Now, I’m not so sure. “Santa” is an American word. It seems to have been made up by Clement Clarke Moore, who wrote the poem we know as ‘The night before Christmas’ in the early 1800s. He made up ‘Santa Claus’ out of the Dutch ‘sinterklaas’ – Saint Nicholas. New York at that time, aka New Amsterdam, still had a significant Dutch population during his life.
But how did Moore arrive at ‘Santa’? Moore was an American professor of Oriental and Greek Literature, as well as Divinity and Biblical Learning, at the General Theological Seminary of the Protestant Episcopal Church, in New York City. … He simply made up a word, drawing from the Dutch idea and the sound of “Sinterklaas.”
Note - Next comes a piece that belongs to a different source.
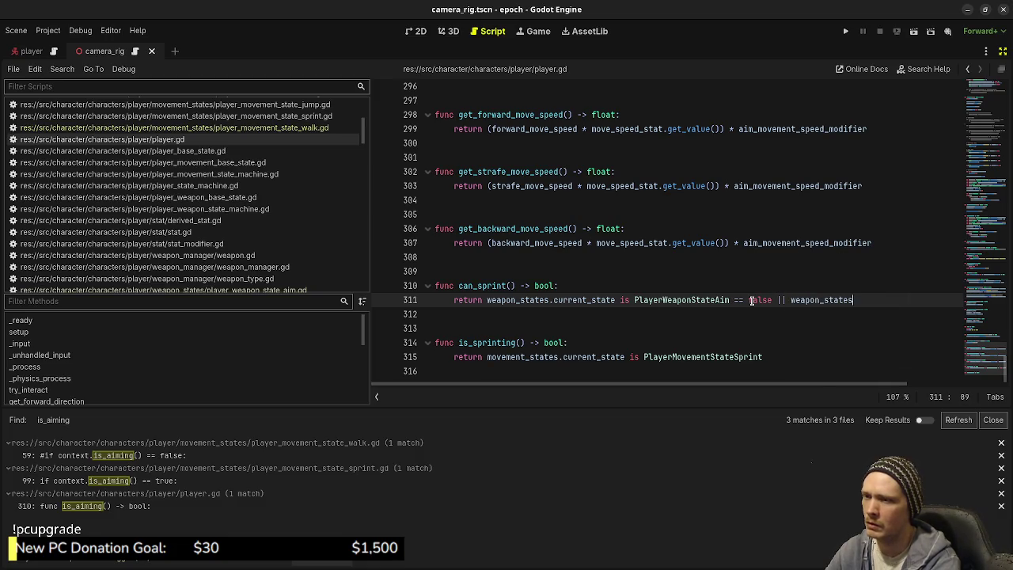
pyautogui.write('t')
pyautogui.press('Return')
But what was the Dutch idea of Sinterklaas?
They celebrated Saint Nicholas’ day on December 6. That celebration had nothing to do with Christmas. Nicholas had a sidekick, a horned, hairy goat-shaped character called Krampus. In other parts of Europe he was called ‘Black Pete.’ Children were told they would be judged by the pair. If they were good, Nicholas would give them coins or candy. If they were judged as naughty, Krampus or Black Pete would beat them with a bundle of birch switches. If they were really bad, Krampus would throw them in his bag and take them back to hell. That’s right: Krampus was a demon. (Pete was simply a moor – an African Muslim. His threat was to take kids back to Africa.)
What was Moore thinking, calling Santa a ‘jolly old elf’? …
But even the Sinterklaas legend isn’t really based on the quasi-true stories of the perhaps real Nicholas of Myra. Long before Christianity began to be preached in Northern Europe the people there worshipped Odin or Woden. (If you think you’ve never heard of him, Wednesday started out as Woden’s Day.) Guess how Odin was depicted? Long white beard, red cape, flying horse, delivering gifts to nice children in December.
If someone asked you to worship Baal, Molech or one of the other pagan gods listed in the Bible, no doubt you would refuse, right? And you would never worship Satan, would you?
If Satan took one of the old pagan gods you rejected, dressed him up in a red suit, white beard, big smile, twinkly eyes – are you still going to reject him?
Who could possibly have arranged a celebration that encourages your kids to direct their petitions to Santa instead of to God? Call the Santa hotline, write Santa a letter? Put out food and drink offerings for him?
Could it be, possibly, in the words of the Church Lady, “SATAN?”